A Transformação do Salmão Norueguês
Consciente de que o salmão poderia ser uma deliciosa adição ao sushi, Olsen se deparou com a difícil tarefa de mudar a percepção dos chefs e importadores japoneses. Para superá-la, sua equipe criou uma nova identidade para o salmão, substituindo a palavra japonesa para a espécie por “Noruee saamon”, um termo que refletia as origens do peixe, mas que soava mais atraente para o mercado japonês.
Campanhas e Desafios
Olsen e sua equipe não mediram esforços. Realizaram campanhas publicitárias e se associaram a renomados chefs, como Yutaka Ishinabe, que ajudaram a promover o uso do salmão na culinária japonesa. Contudo, mesmo com essas iniciativas, o progresso foi lento e desafiador.
Por volta do início da década de 1990, a situação na Noruega tornou-se crítica. A produção de salmão em cativeiro crescia a um ritmo alarmante, e a demanda dos principais mercados, como Europa e Estados Unidos, não conseguia acompanhar a oferta. Essa superprodução fez com que os preços caíssem drasticamente, ameaçando a estabilidade da indústria pesqueira norueguesa.
Uma Decisão Crucial
Frente ao colapso iminente, as empresas norueguesas consideraram vender toneladas de salmão para uso tradicional na culinária japonesa, o que poderia comprometer todos os esforços para estabelecer o salmão como um ingrediente de sushi. Contudo, Olsen teve a visão revolucionária de negociar com a empresa Nichirei e conseguir 5 mil toneladas para serem comercializadas especificamente como salmão para sushi.
Em 1994, quando Olsen retornou à Noruega, ele havia plantado as sementes que futuramente resultariam em uma verdadeira revolução na gastronomia japonesa. Ao retornar ao Japão no ano seguinte, ficou encantado ao ver réplicas em plástico de niguiri de salmão nas vitrines. Esse foi um sinal de que o salmão havia se tornado uma opção popular nas casas de sushi.
O Impacto Cultural e a População do Salmão
A popularidade do salmão no Japão também teve um impulso inesperado. Após o estouro da bolha econômica no início dos anos 90, surgiram restaurantes de sushi acessíveis com correias transportadoras, onde as crianças podiam pegar peças de sushi de forma fácil e divertida. Isso contribuiu para a aceitação do salmão, que passou a ser visto com outros olhos pelas novas gerações.

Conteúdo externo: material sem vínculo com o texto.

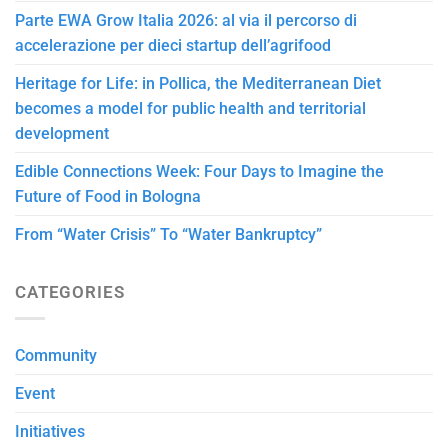
Parte EWA Grow Italia 2026: al via il percorso di
accelerazione per dieci startup dell’agrifood
Heritage for Life: in Pollica, the Mediterranean Diet
becomes a model for public health and territorial
development
Edible Connections Week: Four Days to Imagine the
Future of Food in Bologna
From “Water Crisis” To “Water Bankruptcy”
CATEGORIES
Community
Event
Initiatives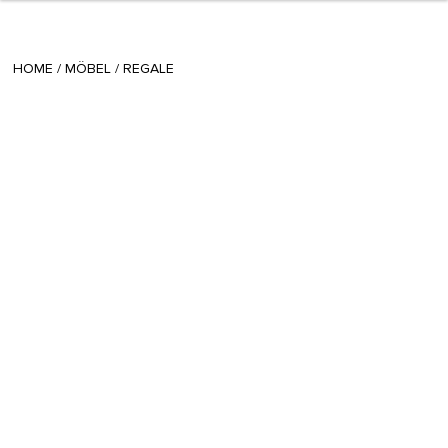
+ 25
sisi
/
December 18 2014
HOME
/
MÖBEL
/
REGALE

O Legado de Bjørn-Eirik Olsen
Hoje, o salmão é considerado um dos ingredientes mais populares de sushi em todo o mundo, e a Noruega permanece como líder global na produção de salmão por piscicultura. Bjørn-Eirik Olsen continua a visitar o Japão regular e entusiasmadamente, trabalhando em um livro que narra sua jornada e experiência na indústria do salmão.

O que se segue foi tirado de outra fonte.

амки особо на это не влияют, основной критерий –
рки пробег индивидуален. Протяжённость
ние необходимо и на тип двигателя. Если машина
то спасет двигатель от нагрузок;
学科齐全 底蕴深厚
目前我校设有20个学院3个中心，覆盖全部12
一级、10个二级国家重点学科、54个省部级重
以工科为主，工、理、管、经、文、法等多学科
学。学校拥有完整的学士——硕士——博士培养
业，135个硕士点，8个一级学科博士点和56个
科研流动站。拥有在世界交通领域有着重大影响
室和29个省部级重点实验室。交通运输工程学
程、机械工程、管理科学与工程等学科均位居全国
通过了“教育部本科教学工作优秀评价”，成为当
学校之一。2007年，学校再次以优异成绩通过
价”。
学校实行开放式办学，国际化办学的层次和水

A história de como o salmão norueguês conquistou o Japão é um exemplo fascinante de amor, perseverança e inovação que uniu culturas através da gastronomia. “Observar a cultura japonesa se unindo com a norueguesa me enche de alegria”, diz Olsen, encapsulando o espírito de um projeto que transcendeu fronteiras e paladares.